▶ **実施する作業**:
a) 下にあるデータの行から、「Pour assurer l’absence」を含む行で始まり「arrivent encore à」を含む行で終わる部分を、両端の行も含めて一字も変えずに抜き出しなさい。
b) 神社と東海村の砂丘についての文章を、最後の文の後から書き継ぎなさい。

▶ **読解用の文章**:

現在は、皇大神宮(伊勢神宮内宮)の分霊をまつる宮とされる。
光圀は社殿を造営。
皇大神宮(伊勢神宮内宮)より分霊を奉遷した。
正月の大祭には水戸藩藩主の参列を例とした。
毎年4月9日、神幸競馬祭ヤンサマチが昭和4年まで行われていた。
6頭の馬が東海村から阿字ヶ浦の磯崎酒列神社の浜まで、
砂浜を約10km競った。
結果により、その年の作物のできをうらなった。
■東海村〜阿字ヶ浦までの砂丘。
砂丘は、東西1.2km・南北10km。
約3000年前より5期にわたり形成された。
第1期。国道245号付近。3000年前。
第2期。縄文中期以降。
第3期。平安時代またはそれ以前。
第4期。江戸時代またはそれ以前。
第5期。1923年の砂丘工事による人工砂丘。

▶ **作業用データ**:
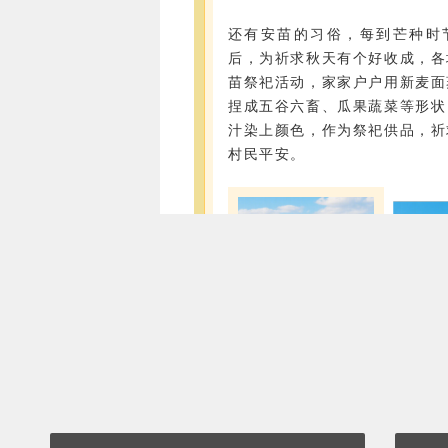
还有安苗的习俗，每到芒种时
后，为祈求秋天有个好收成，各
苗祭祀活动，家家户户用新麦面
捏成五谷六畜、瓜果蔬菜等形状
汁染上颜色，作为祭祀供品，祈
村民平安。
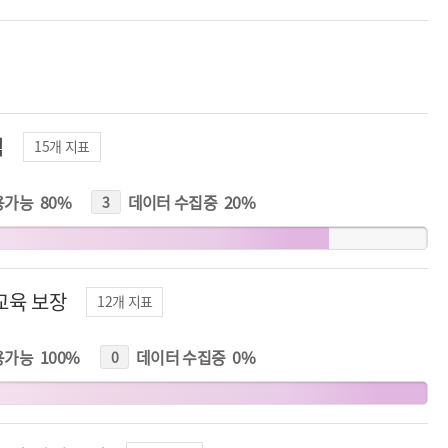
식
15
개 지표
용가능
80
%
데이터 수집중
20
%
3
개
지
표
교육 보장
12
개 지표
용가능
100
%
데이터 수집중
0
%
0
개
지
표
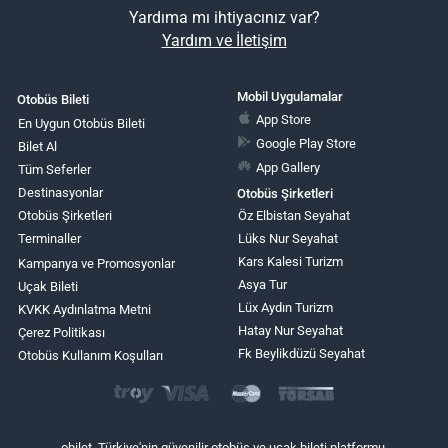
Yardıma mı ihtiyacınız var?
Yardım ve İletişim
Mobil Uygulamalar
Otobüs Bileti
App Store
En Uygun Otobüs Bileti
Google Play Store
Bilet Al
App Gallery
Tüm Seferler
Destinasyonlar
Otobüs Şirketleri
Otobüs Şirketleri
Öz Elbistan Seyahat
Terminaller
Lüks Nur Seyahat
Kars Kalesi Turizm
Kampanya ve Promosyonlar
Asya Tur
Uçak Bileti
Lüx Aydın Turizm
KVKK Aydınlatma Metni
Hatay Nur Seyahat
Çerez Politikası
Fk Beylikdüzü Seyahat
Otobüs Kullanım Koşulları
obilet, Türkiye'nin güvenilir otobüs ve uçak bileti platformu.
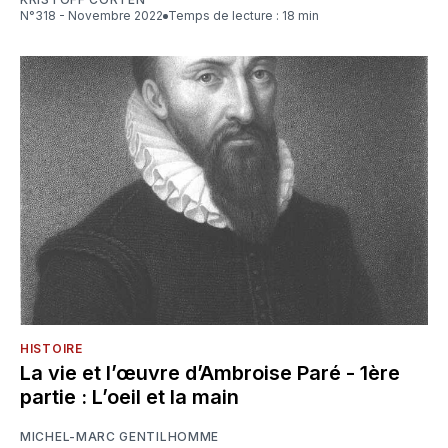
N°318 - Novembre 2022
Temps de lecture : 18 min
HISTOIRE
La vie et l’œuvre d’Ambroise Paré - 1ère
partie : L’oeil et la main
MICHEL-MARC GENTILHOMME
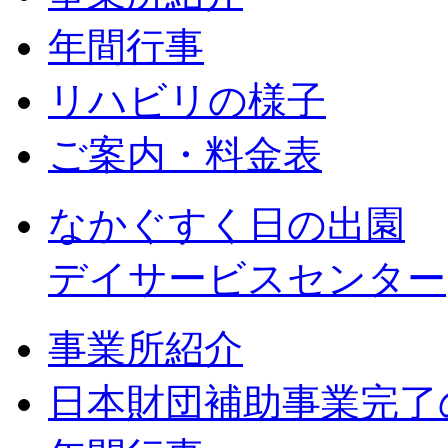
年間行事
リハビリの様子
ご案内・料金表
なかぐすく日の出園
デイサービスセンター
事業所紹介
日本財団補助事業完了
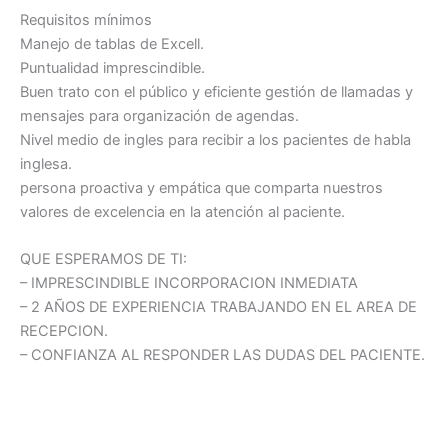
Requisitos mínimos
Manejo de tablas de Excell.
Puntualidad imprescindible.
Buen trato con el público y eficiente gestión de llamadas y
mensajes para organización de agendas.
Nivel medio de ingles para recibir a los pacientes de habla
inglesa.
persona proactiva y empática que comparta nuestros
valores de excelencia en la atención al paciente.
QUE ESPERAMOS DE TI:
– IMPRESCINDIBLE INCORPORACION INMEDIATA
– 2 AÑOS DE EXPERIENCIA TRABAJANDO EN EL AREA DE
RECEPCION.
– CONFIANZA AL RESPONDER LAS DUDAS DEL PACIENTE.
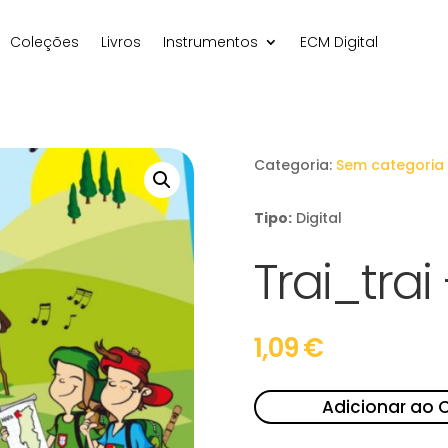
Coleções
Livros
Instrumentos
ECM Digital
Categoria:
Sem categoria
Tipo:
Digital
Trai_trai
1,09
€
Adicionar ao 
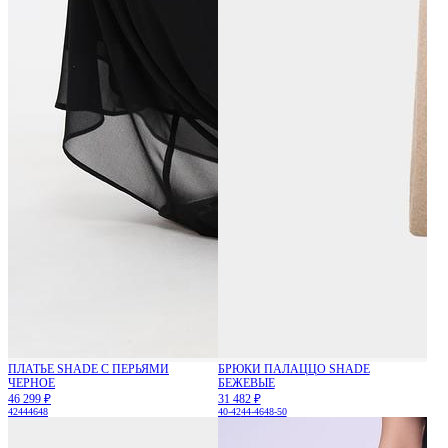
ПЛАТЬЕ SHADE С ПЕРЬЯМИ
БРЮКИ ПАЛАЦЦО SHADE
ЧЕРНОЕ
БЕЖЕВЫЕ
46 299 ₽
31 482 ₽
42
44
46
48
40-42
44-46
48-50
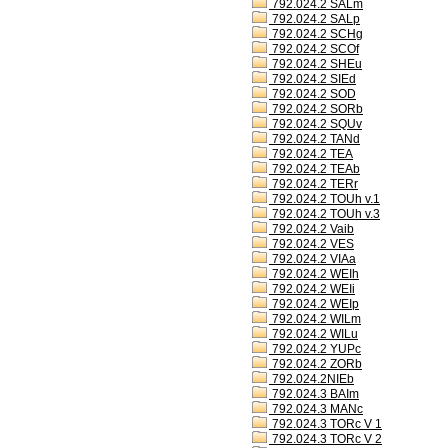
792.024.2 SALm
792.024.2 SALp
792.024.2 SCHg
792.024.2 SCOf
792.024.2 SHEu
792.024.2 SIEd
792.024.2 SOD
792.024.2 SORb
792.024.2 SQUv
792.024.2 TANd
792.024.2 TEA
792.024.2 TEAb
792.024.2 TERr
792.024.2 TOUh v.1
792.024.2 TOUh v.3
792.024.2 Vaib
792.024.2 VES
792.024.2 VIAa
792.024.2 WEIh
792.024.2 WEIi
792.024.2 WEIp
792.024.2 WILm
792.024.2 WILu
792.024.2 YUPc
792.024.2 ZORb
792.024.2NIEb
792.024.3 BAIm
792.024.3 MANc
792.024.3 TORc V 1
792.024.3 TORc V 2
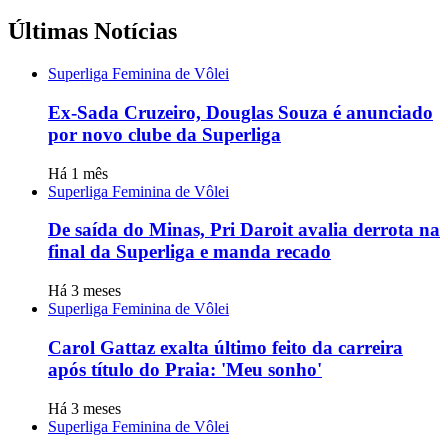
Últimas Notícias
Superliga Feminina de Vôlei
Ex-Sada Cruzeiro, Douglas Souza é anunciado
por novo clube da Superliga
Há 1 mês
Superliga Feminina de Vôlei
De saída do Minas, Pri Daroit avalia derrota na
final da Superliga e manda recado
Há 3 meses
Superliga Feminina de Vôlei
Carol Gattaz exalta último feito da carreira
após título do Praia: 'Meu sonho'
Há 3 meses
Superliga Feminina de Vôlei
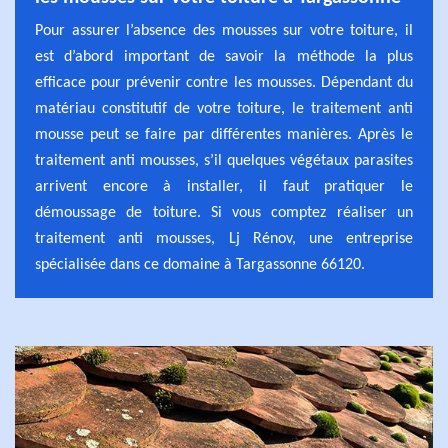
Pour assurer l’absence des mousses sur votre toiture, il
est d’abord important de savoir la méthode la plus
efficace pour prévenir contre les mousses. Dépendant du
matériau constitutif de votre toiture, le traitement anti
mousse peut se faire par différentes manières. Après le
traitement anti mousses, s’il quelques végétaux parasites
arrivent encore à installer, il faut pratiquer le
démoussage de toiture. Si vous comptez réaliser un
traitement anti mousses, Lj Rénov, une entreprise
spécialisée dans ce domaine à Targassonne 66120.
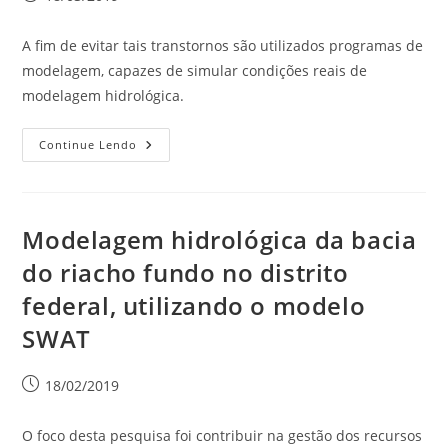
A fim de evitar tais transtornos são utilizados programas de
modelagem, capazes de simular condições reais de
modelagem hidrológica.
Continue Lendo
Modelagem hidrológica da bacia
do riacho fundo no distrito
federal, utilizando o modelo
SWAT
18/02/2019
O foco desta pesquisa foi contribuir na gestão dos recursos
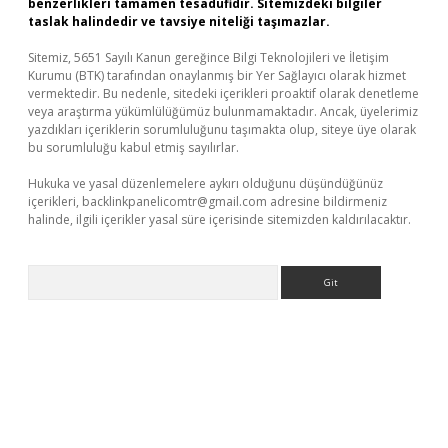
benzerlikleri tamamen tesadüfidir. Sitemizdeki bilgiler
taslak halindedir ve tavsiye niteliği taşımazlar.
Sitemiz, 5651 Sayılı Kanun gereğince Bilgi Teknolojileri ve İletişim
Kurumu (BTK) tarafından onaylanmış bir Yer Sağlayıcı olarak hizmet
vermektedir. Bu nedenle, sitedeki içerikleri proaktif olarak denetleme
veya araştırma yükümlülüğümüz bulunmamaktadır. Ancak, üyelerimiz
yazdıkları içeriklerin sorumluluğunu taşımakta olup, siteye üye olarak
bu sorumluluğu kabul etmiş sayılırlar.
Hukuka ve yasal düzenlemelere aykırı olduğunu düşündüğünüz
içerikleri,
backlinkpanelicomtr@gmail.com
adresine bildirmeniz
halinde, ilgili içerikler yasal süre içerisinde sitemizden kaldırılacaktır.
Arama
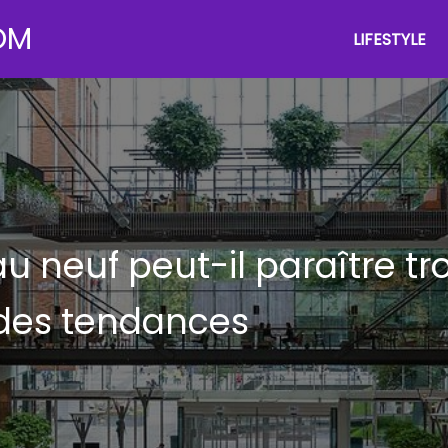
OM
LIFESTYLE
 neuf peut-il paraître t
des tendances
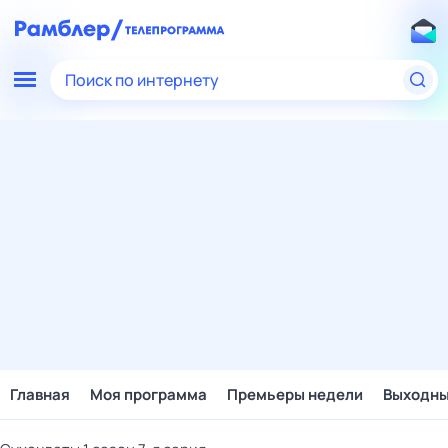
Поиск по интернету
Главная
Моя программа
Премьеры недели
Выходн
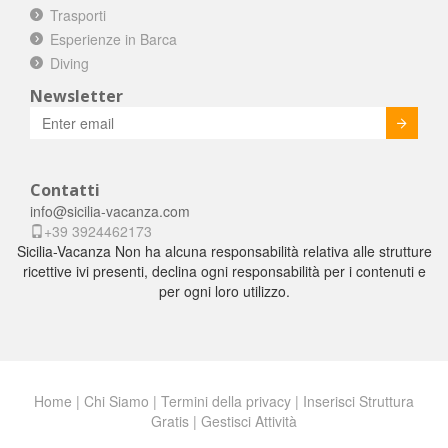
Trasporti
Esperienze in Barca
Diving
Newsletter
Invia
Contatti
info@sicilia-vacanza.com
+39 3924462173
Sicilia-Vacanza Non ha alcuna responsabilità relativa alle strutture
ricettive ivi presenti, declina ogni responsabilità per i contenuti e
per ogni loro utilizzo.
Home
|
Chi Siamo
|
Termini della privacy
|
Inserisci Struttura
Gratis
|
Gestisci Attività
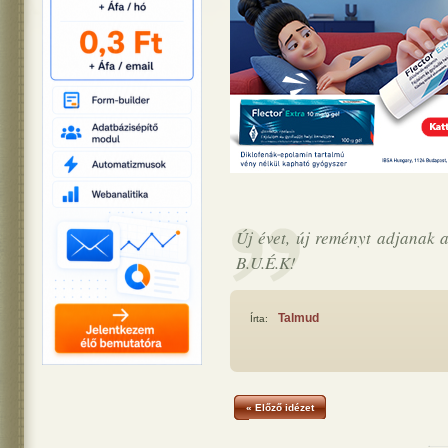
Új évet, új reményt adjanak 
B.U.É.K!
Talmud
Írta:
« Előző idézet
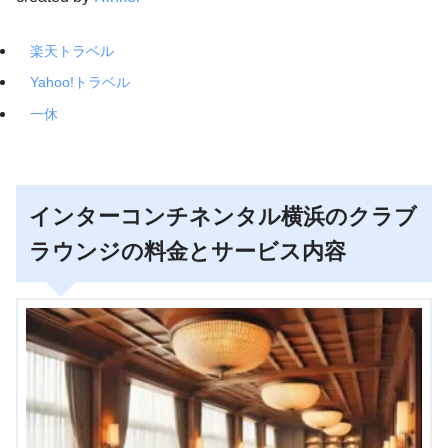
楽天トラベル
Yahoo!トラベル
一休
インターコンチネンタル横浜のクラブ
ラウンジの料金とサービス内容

▶ **作業の解答**:
a)
Pour assurer l’absence des mousses sur votre toiture, il
est d’abord important de savoir la méthode la plus
efficace pour prévenir contre les mousses. Dépendant du
matériau constitutif de votre toiture, le traitement anti
mousse peut se faire par différentes manières. Après le
traitement anti mousses, s’il quelques végétaux parasites
arrivent encore à installer, il faut pratiquer le

b)
■千々乱風伝説ちちらんぷうでんせつ。
[ひたちなか市]
江戸時代初期。
砂丘一体に、青塚村・大塚村・二亦村があった。
1617年.8/19から75日間の北東の暴風が吹いた。
青塚村・大塚村・二亦村は、砂で埋められ住めなくなった。
人々は、阿字ヶ浦前浜・馬渡・長砂へ移り住んだ。
[東海村]
1615年頃。浜で製塩をしていた。
強風により、砂で建物が埋まることがあった。
住人は、村松神領へ移る願いを藩に申し出、許可を得た。
照沼・宿・真崎へ移った。
■村松晴嵐の碑。
水戸八景のひとつ。
石碑の文字は徳川斉昭による。
石碑は、八溝山系堆積岩の硬質砂岩。
石碑建立当時は、海が見えていた。
現在は、クロマツの植林により海は見えない。

■阿漕ケ浦。
○成り立ち。
2万年前。氷河期。海水面が低下。
久慈川の河口は、現在より18km沖合だった。
新川は、現在より少し北側を流れ、沖合3〜4kmで久慈川に合流。
新川には支流がいくつかあった。
支流のひとつが阿漕ケ浦をつくった。
○6000年前。
地球が温暖化。海面は現在より2〜3m高くなる。
谷に海が入り入り江となる。
入り江に泥や砂が堆積。
○3000年前。
少し海が後退。
広がった海の砂が北東の風により砂丘を形成。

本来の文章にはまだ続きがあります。